### REQUIRED ACTION
Only the lines below starting at the one containing "M935 218C943 194" and ending at the one containing "M513 514a17 17" belong in the answer, each copied exactly.

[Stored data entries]
· · · ·
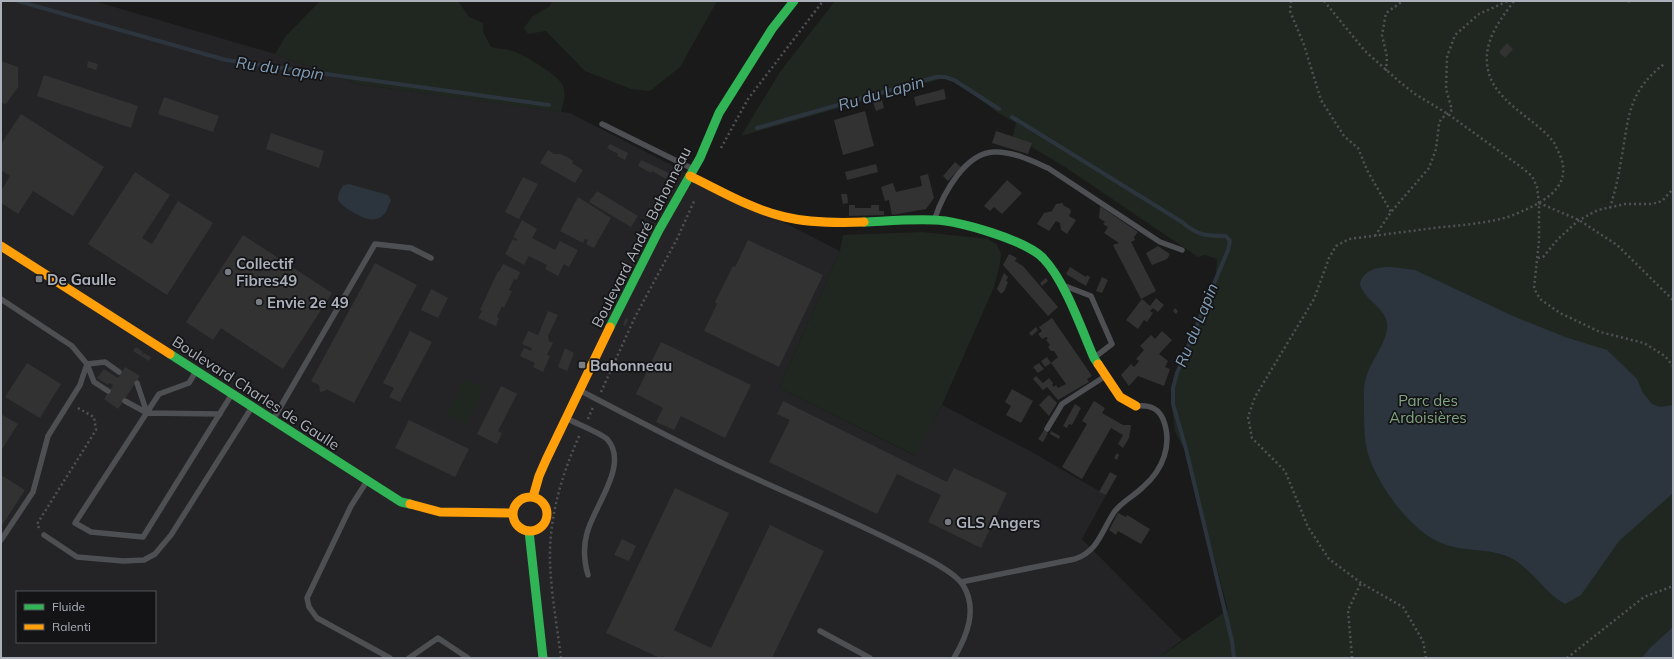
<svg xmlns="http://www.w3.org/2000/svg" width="1674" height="659" viewBox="0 0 1674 659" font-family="Mulish,sans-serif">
  <rect width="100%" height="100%" fill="#1a1a1a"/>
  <path fill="#242426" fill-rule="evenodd" d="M1 1H94L275 54 358 84 570 113 840 251 779 388 914 455 942 405 1030 451 1106 495 1082 539 1182 640 1158 658H1ZM17 592H155V642H17Z"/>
  <path fill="#202721" d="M320 1H458L469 17 483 23V32L491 47C499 49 509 49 516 52 527 57 556 74 562 84 567 92 563 104 561 112L358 84 275 54 286 36Z
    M552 1H717L680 67 650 91 631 89 585 71 546 31 528 34 524 28 532 17 550 6Z
    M835 1H1673V658H1158L1228 610 1185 446 1182 445 1175 431 1171 400 1175 380 1216 275 1217 259 1205 255 1198 257 1065 167 1013 136 1016 123 997 112 954 80 944 78 741 136 780 72Z
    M922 232 988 239 997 245 1001 254 1000 264 994 287 942 405 915 455 779 388 840 251 843 235Z
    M464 379 484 388 467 424 447 415Z"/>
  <path fill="#2c353d" d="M349 184 388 195 391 200 386 212 381 217C377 219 373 220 369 219 362 218 339 206 338 199 338 193 341 188 344 185Z
    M1391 267 1415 270 1515 317 1565 337 1607 350 1637 379 1643 393 1652 404 1660 407 1673 405V493L1619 541 1581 595 1565 604C1543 592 1532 568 1509 557 1489 548 1465 552 1444 544 1412 533 1378 486 1368 454 1364 439 1364 421 1364 406 1364 397 1363 387 1366 378 1370 362 1390 338 1387 323 1384 306 1364 300 1360 284 1363 269 1379 267 1391 267Z
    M1673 627V658H1642L1650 648Z"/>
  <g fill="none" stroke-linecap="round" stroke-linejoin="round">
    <path stroke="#2c353d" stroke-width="4" d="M18 1 226 60 549 105
      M1012 117 1182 222C1198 236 1207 236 1226 236L1230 241 1228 250 1177 373 1173 388V404L1186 449 1232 641 1234 658
      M757 128 936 77H945L954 80 999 109"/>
  </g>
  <path fill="#323232" d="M1507 43 1513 49 1505 58 1499 52Z
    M1 61 18 67V87L6 104 1 103Z
    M88 61 98 64 96 70 87 67Z
    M44 75 138 106 131 128 37 96Z
    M944 89 946 99 916 106 914 97Z
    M164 97 219 116 213 132 158 114Z
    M882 100 884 108 876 111 873 102Z
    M865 111 874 146 843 155 834 120Z
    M21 114 104 167 73 216 33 191 18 214 1 203V191L10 176 1 170V144Z
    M996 131 1032 143 1028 154 992 143Z
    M271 133 324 151 319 168 266 149Z
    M610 144 628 153 625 160 617 156 618 154 607 148Z
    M548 150 554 154H560L567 157 573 161 572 163 583 170 575 183 540 163Z
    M641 160 669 173 666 179 652 171 651 173 638 166Z
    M955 162 961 167 948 181 943 176Z
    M876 164 878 172 847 180 845 172Z
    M135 172 170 195 142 238 152 244 178 201 213 223 167 295 88 244Z
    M928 174 934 198 926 209 892 215 889 200 885 201 881 187 893 183 896 192 922 186 920 176Z
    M523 177 538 184 519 219 505 212Z
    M1007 180 1022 193 1002 214 994 207 990 211 984 206Z
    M597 191 638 216 631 227 589 202Z
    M841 194H847L848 203 843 204Z
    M578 197 611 218 594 248 586 244 588 240 585 239 583 243 560 231Z
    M1063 203V205L1070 209 1071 212 1069 216 1076 220 1067 234 1061 230 1060 223 1056 221 1049 231 1037 224 1044 213 1052 211 1056 204Z
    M849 205H855V208H871V205H879V211H884V215L849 216Z
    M1100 206 1138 232 1134 237 1135 240 1131 242 1156 291 1141 299 1113 245 1119 243 1104 233 1108 227 1103 224 1105 222 1099 218Z
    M522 220 537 229 532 238 555 250 560 241 578 250 569 267 564 264 558 276 545 269 547 265 529 256 524 265 505 254 513 239 516 241 517 239 513 237Z
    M243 235 332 293 283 369 221 328 213 340 186 322Z
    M748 240 823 275 779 367 704 331 717 304 715 302 733 266 735 267Z
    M1158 246 1170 254 1167 259 1152 265 1146 253Z
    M1009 254 1017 258 1015 261 1023 266 1058 307 1048 316 1003 265Z
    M375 263 417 285 354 403 326 389 325 391 320 392 319 385 311 381Z
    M503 264 520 272 517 280 514 279 509 290 512 291 504 308 502 306 497 317 499 318 496 326 478 318 482 311 480 310 498 271 499 272Z
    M1070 267 1086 277 1087 275 1090 277 1086 286 1066 274Z
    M1004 273 1008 277 1006 281 1008 282 1005 290 1001 294 997 289Z
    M1102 277 1108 280 1102 293 1096 291Z
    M1046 278 1048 281 1042 286 1040 283Z
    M431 289 448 298 438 318 421 310Z
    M1156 298 1164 305 1158 312 1153 308 1150 311 1153 313 1147 322 1144 320 1138 329 1126 320 1142 299 1150 306Z
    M1175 308 1178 311 1176 314 1173 311Z
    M548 311 558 315 548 336 549 341 553 343 547 355 550 356 543 372 533 367 535 363 520 356 524 348 531 351 532 348 522 344 528 331 538 335Z
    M626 318 628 320 625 326 623 325Z
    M1052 318 1092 376 1087 379 1089 382 1058 400 1047 387 1043 390 1033 379 1036 376 1043 383 1049 378 1053 383 1052 385 1054 387 1056 385 1058 388 1066 384 1051 363 1058 357 1054 351H1051L1048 347 1050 345 1046 340 1048 338 1046 337 1042 339 1038 334 1042 331 1039 327Z
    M1036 327 1038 330 1032 336 1029 333Z
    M410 331 432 342 400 402 389 397 394 388 383 383Z
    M1162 331 1172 340 1159 354 1168 361 1165 367 1170 369 1164 386 1138 376 1129 386 1121 375 1131 364 1134 367 1139 361 1136 359 1144 350 1140 346 1151 335 1155 339Z
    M661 342 751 385 725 438 681 416 674 430 656 422 663 408 636 394Z
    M136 347 143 352 141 356 133 351Z
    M565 348 574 353 567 371 558 367Z
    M144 353 151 357 149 361 141 356Z
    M1047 357 1051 363 1045 367 1041 361Z
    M27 363 61 384 40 418 5 397Z
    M1039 363 1044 369 1038 373 1033 367Z
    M125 367 140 376 118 409 104 399 113 385 109 383 108 385 97 378 104 369 118 378Z
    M501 386 517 394 498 431 502 433 497 444 477 434Z
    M1012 389 1033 401 1021 423 1006 415 1011 406 1005 402Z
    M254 390 263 396 260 400 251 395Z
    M1049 395 1057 403 1049 416 1039 405Z
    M783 401 947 482 954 468 1007 493 981 548 928 522 941 495 897 474 877 514 769 462 790 420 777 414Z
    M1094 401 1105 408 1102 413 1123 425H1130L1131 426 1129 438 1123 448 1118 444 1123 435 1111 428 1082 479 1062 467 1087 424 1082 421Z
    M1075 404 1081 408 1072 425 1069 424 1067 428 1063 426Z
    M1 414 18 424 1 451Z
    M409 420 469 449 455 477 395 448Z
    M1044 430 1048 433 1043 442 1038 439Z
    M1051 431 1060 436 1059 439 1050 434Z
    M1117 453 1119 455 1117 460 1114 458Z
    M1110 472 1117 476 1106 495 1099 492Z
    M1 475 25 490 1 527Z
    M675 488 729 513 674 630 711 648 770 525 824 551 772 658H666L662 656 660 658 606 633Z
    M1118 513 1126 517 1127 515 1150 529 1141 544 1118 531 1116 535 1109 530Z
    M622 539 636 546 629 561 614 555Z"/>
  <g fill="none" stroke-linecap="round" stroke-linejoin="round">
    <path stroke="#505155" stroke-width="2.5" stroke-dasharray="2 3" stroke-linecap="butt" d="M1291 1 1290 11 1304 45 1321 100 1344 136 1358 148 1367 170 1391 212
      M1324 1 1365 51 1401 83 1415 94 1448 114 1521 167 1532 176 1537 187 1539 203V241L1534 288 1540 299 1560 313 1600 332 1644 343 1665 356 1673 366
      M1628 1 1630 2
      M1386 71 1387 57 1382 35 1386 13 1403 1
      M721 148 748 99 823 1
      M1539 203 1579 220 1617 245 1673 300
      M1610 208C1614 194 1618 180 1620 166 1629 122 1625 94 1664 64
      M1375 236 1391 212 1429 168 1436 149 1439 124 1441 119 1452 110 1446 89 1447 57 1455 35 1479 14 1508 1
      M1538 258 1543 257 1558 239 1579 220 1598 210 1625 204H1652L1662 201 1673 189
      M601 392 635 317 677 239 695 199
      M588 419 593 407
      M39 528 37 524 96 430 94 417 76 407
      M561 658C557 626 551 593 550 561 549 516 562 474 580 434
      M1352 658 1348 610 1361 583
      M1426 658 1423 641 1403 607 1361 583 1329 559 1308 527 1285 471 1252 438 1248 417 1255 397 1314 299 1329 258 1336 246 1349 239C1380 235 1411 231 1442 227 1464 225 1487 223 1508 217 1514 215 1520 212 1525 210 1551 198 1574 182 1558 151 1556 147 1555 143 1552 140 1532 116 1489 99 1487 63 1485 39 1500 20 1514 1
      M1567 658 1644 597 1673 586"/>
    <path stroke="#4e4f53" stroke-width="5.5" d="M602 124 693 169
      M935 218C943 194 965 153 994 152 1012 151 1032 161 1048 168L1160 242 1182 250
      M1065 286 1091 296 1112 344 1095 357
      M1 299 72 346 87 364 94 382 108 391
      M87 364 105 362 119 372
      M195 373 189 383 159 394 75 523 91 532 143 537 232 394
      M137 383 147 413 220 414
      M581 391C633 418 685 446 737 470 795 497 854 521 910 550 924 557 955 572 963 585 978 609 967 636 954 658
      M125 401 147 413
      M274 418 375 244 411 248 431 258
      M566 418C575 423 601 433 607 439 630 464 594 506 587 533 583 547 584 561 588 575
      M1047 429 1062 404 1104 377
      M367 481 351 506 307 598 309 607 317 618 390 658
      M44 535 77 557 123 561 144 560 155 554 171 535 252 407
      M1 540 33 492 48 436 80 385 87 364
      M961 582 1075 559C1099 551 1102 529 1115 511 1123 501 1134 496 1143 487 1163 470 1173 444 1163 419 1158 408 1150 405 1138 406
      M820 631 870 658
      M409 658 438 638 468 658"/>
    <path stroke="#30b455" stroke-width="9" d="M864 222C887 221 911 219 934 220 960 221 1025 240 1043 258 1065 281 1081 328 1094 358L1098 364
      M610 327 659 230 700 158 719 113 772 29 794 1
      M170 354 401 502 410 504
      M529 531 543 658"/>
    <path stroke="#ff9f0a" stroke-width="9" d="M690 176C721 191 751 209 785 217 810 223 838 223 864 222
      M1 246 170 354
      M1098 364 1120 397 1136 406
      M533 497 539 476 546 460 610 327
      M513 514a17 17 0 1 1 34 0a17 17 0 1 1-34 0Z
      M410 504 440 512 513 513"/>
  </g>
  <g fill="#787c83" stroke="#141416" stroke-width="1.5">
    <circle cx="228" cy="272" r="4"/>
    <rect x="35" y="275" width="8" height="8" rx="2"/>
    <circle cx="259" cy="302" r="4"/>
    <rect x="578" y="361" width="8" height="8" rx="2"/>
    <circle cx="948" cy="522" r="4"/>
  </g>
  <g text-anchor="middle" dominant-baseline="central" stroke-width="3.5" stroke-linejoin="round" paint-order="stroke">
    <g font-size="15" fill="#abb0bb" stroke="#141416">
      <text transform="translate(641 237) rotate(-63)">Boulevard André Bahonneau</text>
      <text transform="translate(256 393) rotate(33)">Boulevard Charles de Gaulle</text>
    </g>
    <g font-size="15" font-weight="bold" fill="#abb0bb" stroke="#141416" text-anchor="start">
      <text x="236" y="263">Collectif<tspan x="236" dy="17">Fibres49</tspan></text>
      <text x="47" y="279">De Gaulle</text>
      <text x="267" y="302">Envie 2e 49</text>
      <text x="590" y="365">Bahonneau</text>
      <text x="956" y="522">GLS Angers</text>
    </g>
    <g font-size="15" fill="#82a684" stroke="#141416">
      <text x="1428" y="400">Parc des<tspan x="1428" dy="17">Ardoisières</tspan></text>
    </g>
    <g font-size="16" font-style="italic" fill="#829db6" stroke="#141416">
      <text transform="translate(280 68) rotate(8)">Ru du Lapin</text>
      <text transform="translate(881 93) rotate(-16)">Ru du Lapin</text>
      <text transform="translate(1196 325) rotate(-68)">Ru du Lapin</text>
    </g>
  </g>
  <rect width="1674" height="659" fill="none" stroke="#abb0bb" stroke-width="4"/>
  <rect x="16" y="591" width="140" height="52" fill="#141416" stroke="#505258"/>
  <rect x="24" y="604" width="20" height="6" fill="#30b455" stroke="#505258"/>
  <text x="52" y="611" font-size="12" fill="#abb0bb">Fluide</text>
  <rect x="24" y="624" width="20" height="6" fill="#ff9f0a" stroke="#505258"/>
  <text x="52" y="631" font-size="12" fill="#abb0bb">Ralenti</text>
</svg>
· · · ·
### RESULT OF THE TASK
      M935 218C943 194 965 153 994 152 1012 151 1032 161 1048 168L1160 242 1182 250
      M1065 286 1091 296 1112 344 1095 357
      M1 299 72 346 87 364 94 382 108 391
      M87 364 105 362 119 372
      M195 373 189 383 159 394 75 523 91 532 143 537 232 394
      M137 383 147 413 220 414
      M581 391C633 418 685 446 737 470 795 497 854 521 910 550 924 557 955 572 963 585 978 609 967 636 954 658
      M125 401 147 413
      M274 418 375 244 411 248 431 258
      M566 418C575 423 601 433 607 439 630 464 594 506 587 533 583 547 584 561 588 575
      M1047 429 1062 404 1104 377
      M367 481 351 506 307 598 309 607 317 618 390 658
      M44 535 77 557 123 561 144 560 155 554 171 535 252 407
      M1 540 33 492 48 436 80 385 87 364
      M961 582 1075 559C1099 551 1102 529 1115 511 1123 501 1134 496 1143 487 1163 470 1173 444 1163 419 1158 408 1150 405 1138 406
      M820 631 870 658
      M409 658 438 638 468 658"/>
    <path stroke="#30b455" stroke-width="9" d="M864 222C887 221 911 219 934 220 960 221 1025 240 1043 258 1065 281 1081 328 1094 358L1098 364
      M610 327 659 230 700 158 719 113 772 29 794 1
      M170 354 401 502 410 504
      M529 531 543 658"/>
    <path stroke="#ff9f0a" stroke-width="9" d="M690 176C721 191 751 209 785 217 810 223 838 223 864 222
      M1 246 170 354
      M1098 364 1120 397 1136 406
      M533 497 539 476 546 460 610 327
      M513 514a17 17 0 1 1 34 0a17 17 0 1 1-34 0Z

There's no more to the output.